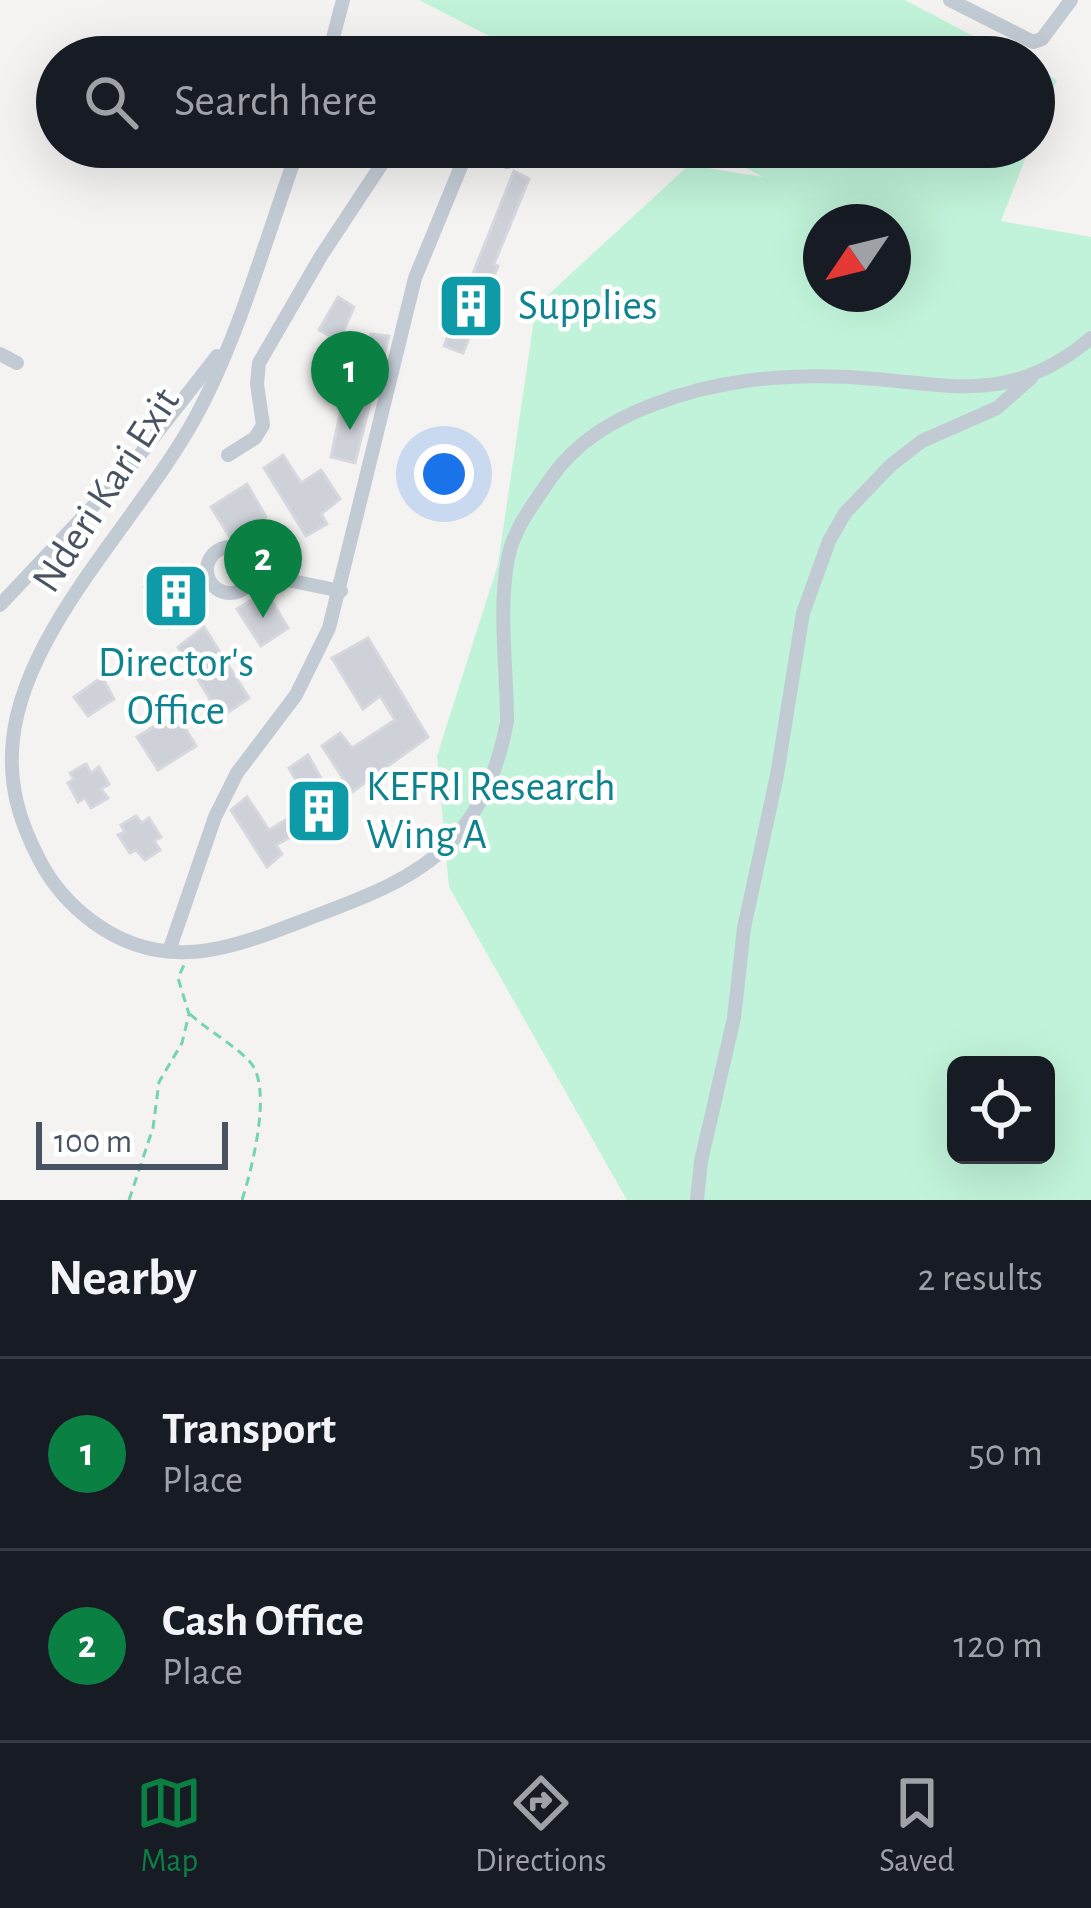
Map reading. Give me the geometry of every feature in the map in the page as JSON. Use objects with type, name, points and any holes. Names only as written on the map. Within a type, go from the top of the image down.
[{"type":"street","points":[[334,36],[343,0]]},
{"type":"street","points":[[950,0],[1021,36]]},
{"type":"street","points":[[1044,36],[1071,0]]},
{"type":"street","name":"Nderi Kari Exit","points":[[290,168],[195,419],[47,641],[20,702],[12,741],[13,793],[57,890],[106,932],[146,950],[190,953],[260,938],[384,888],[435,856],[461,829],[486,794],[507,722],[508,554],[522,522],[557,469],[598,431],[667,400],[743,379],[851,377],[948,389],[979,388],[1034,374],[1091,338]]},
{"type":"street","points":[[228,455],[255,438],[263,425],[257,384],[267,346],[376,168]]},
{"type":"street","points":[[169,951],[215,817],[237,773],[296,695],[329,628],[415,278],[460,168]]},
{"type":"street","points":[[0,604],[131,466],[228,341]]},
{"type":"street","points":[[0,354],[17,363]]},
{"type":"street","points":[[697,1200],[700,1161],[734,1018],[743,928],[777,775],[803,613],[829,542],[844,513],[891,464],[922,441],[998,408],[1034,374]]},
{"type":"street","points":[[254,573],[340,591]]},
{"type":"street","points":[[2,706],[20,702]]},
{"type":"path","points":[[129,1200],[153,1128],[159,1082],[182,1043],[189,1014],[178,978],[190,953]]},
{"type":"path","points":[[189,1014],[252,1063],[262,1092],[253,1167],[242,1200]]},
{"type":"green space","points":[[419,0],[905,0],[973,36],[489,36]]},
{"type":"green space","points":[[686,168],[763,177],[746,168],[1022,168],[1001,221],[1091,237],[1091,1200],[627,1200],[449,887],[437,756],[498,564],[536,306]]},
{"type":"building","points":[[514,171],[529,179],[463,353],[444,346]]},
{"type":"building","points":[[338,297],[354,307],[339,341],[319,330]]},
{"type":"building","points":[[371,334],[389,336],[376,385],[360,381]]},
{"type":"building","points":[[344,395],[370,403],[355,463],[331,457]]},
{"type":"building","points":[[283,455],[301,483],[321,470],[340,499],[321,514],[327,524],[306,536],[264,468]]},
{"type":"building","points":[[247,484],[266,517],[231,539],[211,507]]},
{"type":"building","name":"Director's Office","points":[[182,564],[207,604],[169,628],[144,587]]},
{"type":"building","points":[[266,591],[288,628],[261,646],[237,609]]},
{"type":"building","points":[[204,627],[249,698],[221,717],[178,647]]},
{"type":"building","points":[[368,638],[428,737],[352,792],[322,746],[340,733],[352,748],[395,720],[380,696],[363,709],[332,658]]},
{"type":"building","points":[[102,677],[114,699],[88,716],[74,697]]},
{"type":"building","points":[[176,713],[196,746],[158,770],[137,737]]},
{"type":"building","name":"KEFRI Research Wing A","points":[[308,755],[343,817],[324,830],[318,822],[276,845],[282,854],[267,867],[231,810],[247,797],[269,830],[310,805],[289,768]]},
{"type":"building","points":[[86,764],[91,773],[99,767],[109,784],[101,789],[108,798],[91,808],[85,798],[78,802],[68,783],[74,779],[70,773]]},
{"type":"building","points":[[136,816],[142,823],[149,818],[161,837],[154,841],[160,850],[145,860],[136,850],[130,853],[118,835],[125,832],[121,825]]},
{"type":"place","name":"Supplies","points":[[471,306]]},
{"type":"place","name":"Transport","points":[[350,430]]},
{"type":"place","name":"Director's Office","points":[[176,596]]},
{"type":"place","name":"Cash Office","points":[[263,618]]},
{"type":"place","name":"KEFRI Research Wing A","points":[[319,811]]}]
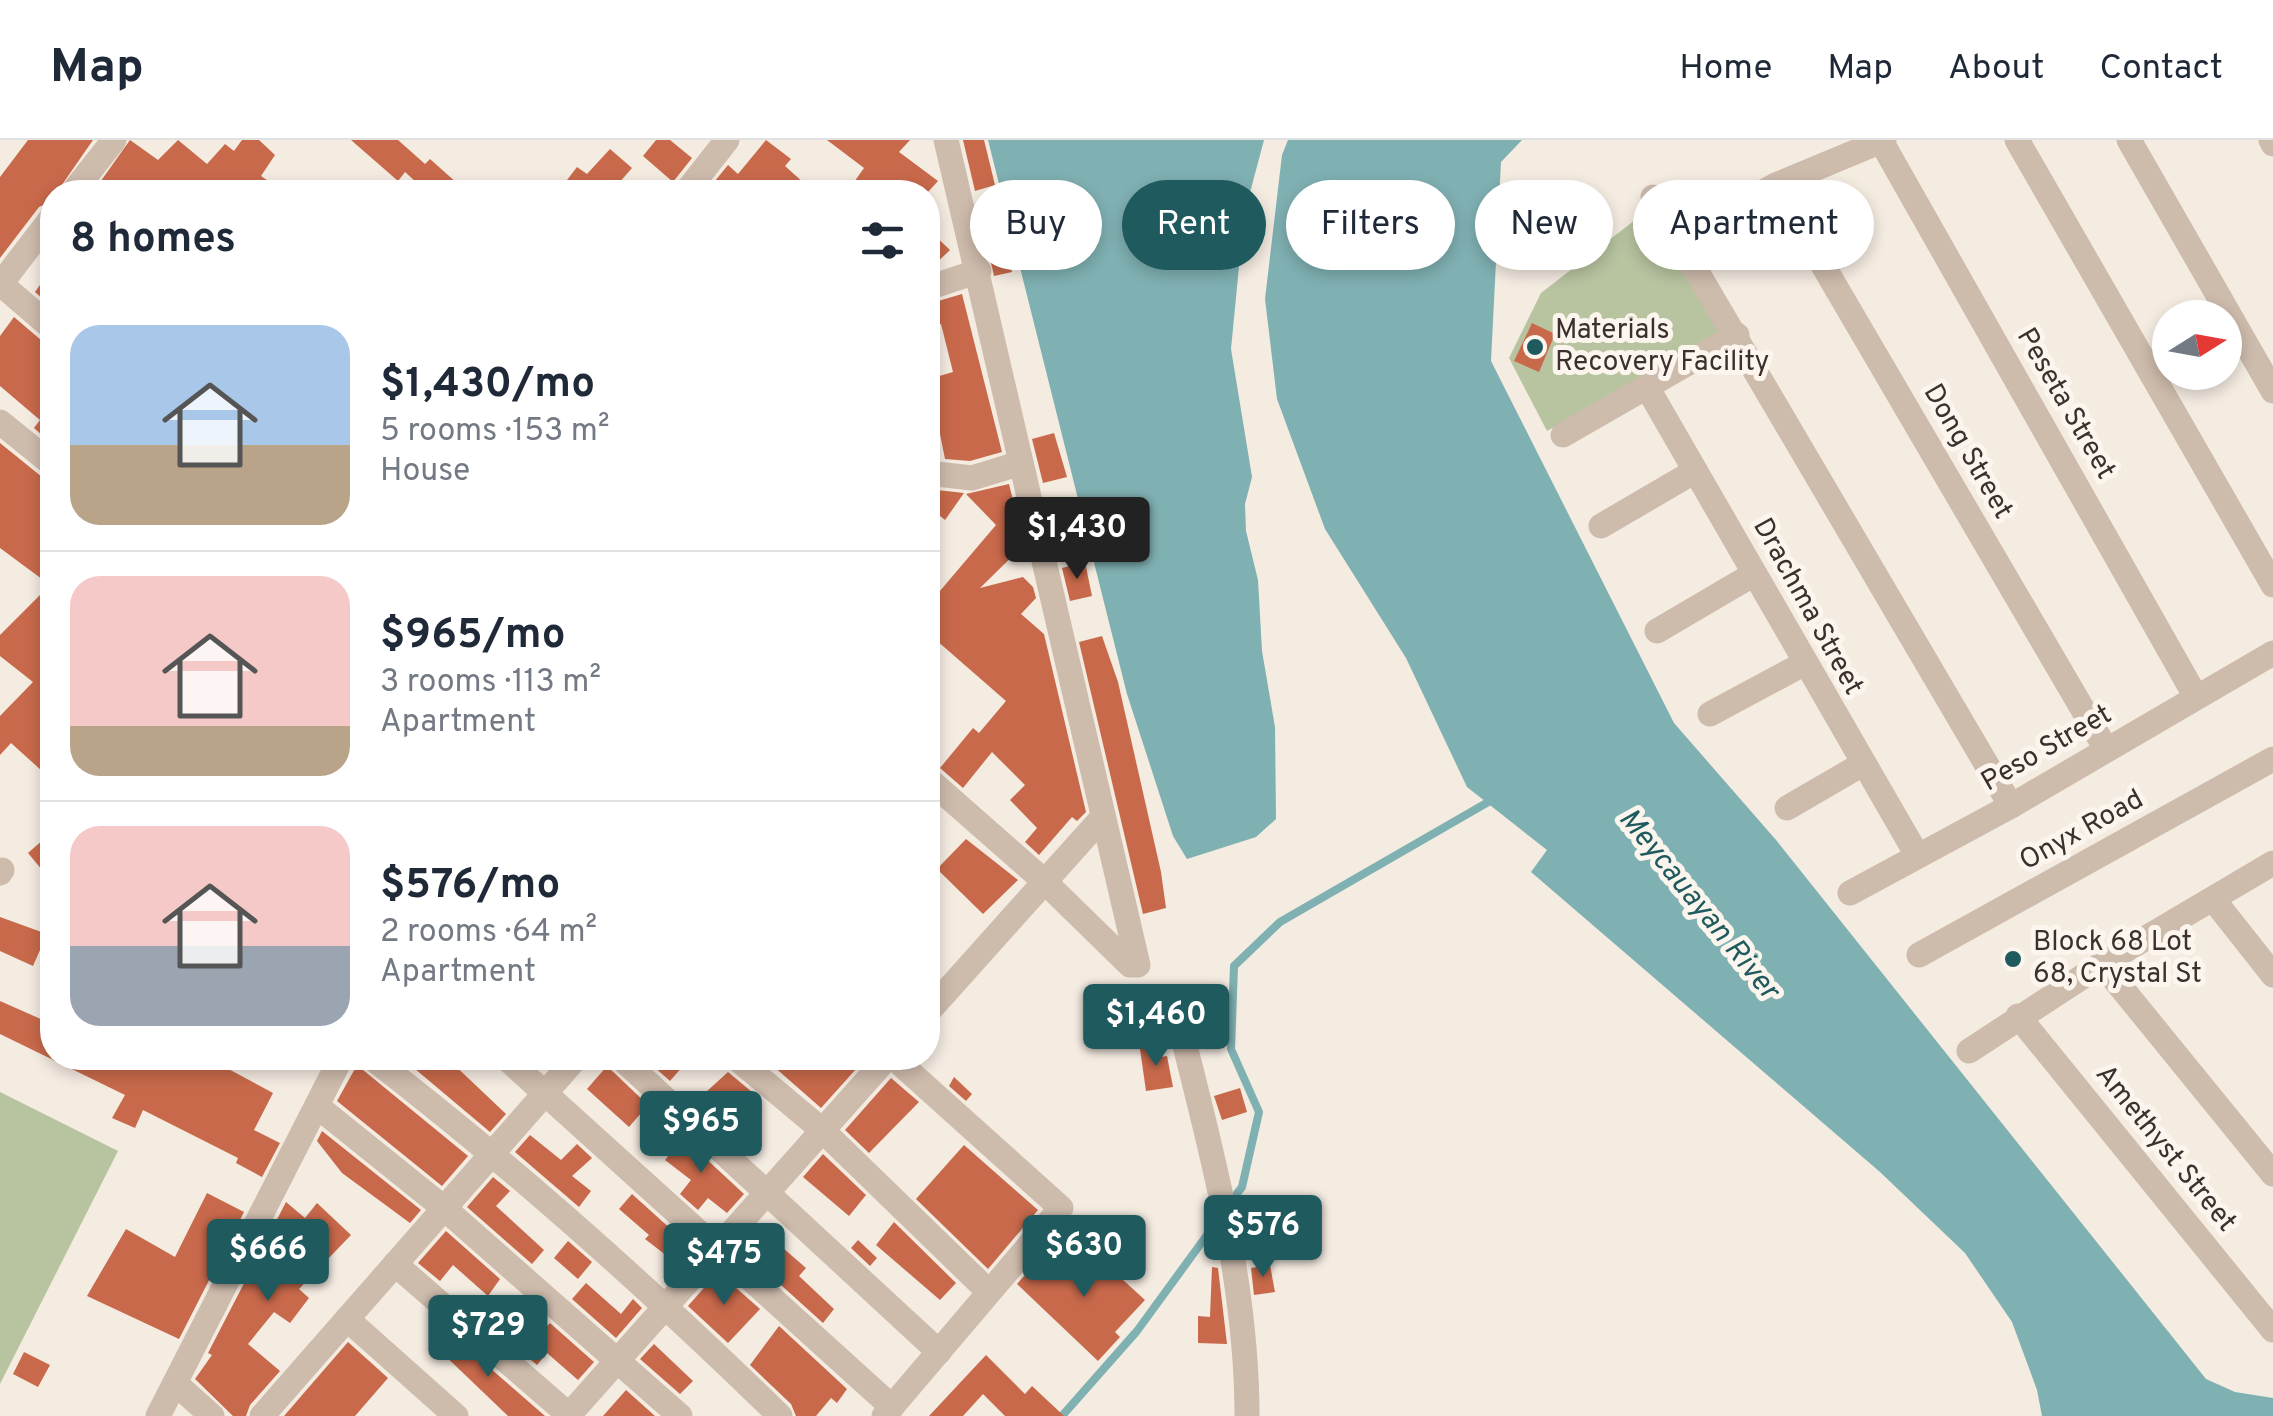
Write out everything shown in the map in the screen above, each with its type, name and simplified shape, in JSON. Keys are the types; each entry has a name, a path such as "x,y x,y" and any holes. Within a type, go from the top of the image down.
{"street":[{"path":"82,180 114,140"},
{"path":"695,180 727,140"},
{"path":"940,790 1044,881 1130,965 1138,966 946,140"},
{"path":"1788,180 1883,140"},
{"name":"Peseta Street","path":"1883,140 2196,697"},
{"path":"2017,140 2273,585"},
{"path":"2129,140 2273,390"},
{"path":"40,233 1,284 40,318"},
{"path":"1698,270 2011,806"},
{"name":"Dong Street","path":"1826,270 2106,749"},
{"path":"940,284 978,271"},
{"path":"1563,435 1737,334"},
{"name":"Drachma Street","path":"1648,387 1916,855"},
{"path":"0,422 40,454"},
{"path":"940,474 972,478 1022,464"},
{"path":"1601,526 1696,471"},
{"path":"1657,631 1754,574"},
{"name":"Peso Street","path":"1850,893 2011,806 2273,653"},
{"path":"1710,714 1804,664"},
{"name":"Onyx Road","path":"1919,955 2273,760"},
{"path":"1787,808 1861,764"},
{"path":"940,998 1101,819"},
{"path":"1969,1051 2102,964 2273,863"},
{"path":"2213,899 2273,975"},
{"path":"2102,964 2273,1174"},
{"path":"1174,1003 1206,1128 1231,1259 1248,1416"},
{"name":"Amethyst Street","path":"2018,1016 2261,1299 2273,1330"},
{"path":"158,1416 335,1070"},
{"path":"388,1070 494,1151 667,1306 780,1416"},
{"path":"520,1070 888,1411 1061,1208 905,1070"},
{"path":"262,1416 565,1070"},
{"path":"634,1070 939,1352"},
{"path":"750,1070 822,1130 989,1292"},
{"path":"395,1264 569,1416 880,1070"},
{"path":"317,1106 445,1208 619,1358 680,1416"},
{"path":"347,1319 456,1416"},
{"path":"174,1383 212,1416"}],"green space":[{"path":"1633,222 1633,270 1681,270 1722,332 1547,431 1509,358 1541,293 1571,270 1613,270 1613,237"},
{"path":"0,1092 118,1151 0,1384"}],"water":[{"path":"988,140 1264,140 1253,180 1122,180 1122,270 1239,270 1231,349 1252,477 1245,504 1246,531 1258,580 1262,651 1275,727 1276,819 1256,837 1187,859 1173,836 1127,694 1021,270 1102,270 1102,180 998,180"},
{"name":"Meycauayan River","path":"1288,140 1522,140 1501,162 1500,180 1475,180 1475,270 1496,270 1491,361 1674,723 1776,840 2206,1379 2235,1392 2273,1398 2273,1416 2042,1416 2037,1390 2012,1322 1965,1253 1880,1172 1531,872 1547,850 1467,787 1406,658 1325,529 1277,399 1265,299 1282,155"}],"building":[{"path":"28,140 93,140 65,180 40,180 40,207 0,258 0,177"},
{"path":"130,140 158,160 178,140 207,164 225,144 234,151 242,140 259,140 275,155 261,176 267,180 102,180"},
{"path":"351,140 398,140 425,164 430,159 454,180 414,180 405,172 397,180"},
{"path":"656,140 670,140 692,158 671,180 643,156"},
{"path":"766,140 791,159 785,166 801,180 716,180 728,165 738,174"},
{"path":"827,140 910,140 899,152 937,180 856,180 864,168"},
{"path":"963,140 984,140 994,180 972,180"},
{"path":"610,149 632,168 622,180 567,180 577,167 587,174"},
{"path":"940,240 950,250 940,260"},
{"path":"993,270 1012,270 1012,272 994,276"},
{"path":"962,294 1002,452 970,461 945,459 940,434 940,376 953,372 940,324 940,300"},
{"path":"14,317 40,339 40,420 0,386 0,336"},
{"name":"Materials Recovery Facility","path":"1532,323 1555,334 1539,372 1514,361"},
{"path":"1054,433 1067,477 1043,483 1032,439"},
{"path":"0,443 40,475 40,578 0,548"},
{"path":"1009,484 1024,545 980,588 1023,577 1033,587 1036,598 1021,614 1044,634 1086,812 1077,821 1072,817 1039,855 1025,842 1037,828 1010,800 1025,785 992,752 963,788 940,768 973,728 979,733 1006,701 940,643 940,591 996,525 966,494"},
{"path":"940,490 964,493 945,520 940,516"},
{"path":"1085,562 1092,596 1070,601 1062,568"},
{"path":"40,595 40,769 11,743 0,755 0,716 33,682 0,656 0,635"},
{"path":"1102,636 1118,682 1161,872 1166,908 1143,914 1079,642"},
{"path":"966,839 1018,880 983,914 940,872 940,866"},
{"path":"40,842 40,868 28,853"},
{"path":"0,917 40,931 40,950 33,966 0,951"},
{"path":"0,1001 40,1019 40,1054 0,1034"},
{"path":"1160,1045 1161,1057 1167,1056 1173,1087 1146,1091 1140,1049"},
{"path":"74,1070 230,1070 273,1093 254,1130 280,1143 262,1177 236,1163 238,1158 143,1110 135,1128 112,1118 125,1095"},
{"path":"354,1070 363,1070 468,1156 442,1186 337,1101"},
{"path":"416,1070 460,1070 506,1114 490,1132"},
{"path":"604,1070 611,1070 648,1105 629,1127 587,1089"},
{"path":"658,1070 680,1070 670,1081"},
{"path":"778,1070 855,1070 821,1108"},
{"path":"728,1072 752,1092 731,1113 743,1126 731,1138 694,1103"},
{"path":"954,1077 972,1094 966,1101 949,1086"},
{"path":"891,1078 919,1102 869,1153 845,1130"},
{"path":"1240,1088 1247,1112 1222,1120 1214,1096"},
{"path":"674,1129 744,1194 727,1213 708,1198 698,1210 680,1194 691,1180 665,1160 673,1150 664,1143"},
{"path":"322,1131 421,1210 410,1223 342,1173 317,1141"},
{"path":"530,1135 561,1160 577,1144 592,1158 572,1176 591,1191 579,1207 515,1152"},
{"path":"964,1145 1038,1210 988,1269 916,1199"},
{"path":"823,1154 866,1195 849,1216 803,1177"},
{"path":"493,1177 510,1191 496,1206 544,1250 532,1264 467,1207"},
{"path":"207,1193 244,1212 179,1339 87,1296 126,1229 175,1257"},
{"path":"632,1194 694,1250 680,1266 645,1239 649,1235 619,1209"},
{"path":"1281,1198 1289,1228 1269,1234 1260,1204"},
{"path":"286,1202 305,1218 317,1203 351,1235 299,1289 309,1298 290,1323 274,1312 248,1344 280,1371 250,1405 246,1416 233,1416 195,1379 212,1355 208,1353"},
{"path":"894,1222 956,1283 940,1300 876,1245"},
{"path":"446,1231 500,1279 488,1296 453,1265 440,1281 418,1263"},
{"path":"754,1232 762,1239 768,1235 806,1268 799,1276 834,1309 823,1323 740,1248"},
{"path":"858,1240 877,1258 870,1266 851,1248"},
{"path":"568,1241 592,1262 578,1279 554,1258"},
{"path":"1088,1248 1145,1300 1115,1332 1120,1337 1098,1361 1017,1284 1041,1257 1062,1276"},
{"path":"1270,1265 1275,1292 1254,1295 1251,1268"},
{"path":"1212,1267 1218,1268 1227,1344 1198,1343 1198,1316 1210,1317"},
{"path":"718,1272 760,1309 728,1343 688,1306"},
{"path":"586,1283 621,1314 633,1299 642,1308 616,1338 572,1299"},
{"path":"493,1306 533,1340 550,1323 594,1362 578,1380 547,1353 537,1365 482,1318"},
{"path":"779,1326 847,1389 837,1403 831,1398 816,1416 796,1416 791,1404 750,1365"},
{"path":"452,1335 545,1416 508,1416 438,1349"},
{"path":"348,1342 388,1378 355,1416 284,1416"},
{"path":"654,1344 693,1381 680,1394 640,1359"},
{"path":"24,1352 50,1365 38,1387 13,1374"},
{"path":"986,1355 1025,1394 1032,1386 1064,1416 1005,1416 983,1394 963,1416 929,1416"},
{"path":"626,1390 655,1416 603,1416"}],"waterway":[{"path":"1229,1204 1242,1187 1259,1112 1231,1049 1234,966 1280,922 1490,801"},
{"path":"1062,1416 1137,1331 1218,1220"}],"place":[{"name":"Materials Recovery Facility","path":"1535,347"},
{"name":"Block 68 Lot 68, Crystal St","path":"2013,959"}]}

- Your objective:
Please copy every line of the records above in which "Wing" appears.

- Completed exercise:
{"type":"building","name":"KEFRI Research Wing A","points":[[308,755],[343,817],[324,830],[318,822],[276,845],[282,854],[267,867],[231,810],[247,797],[269,830],[310,805],[289,768]]},
{"type":"place","name":"KEFRI Research Wing A","points":[[319,811]]}]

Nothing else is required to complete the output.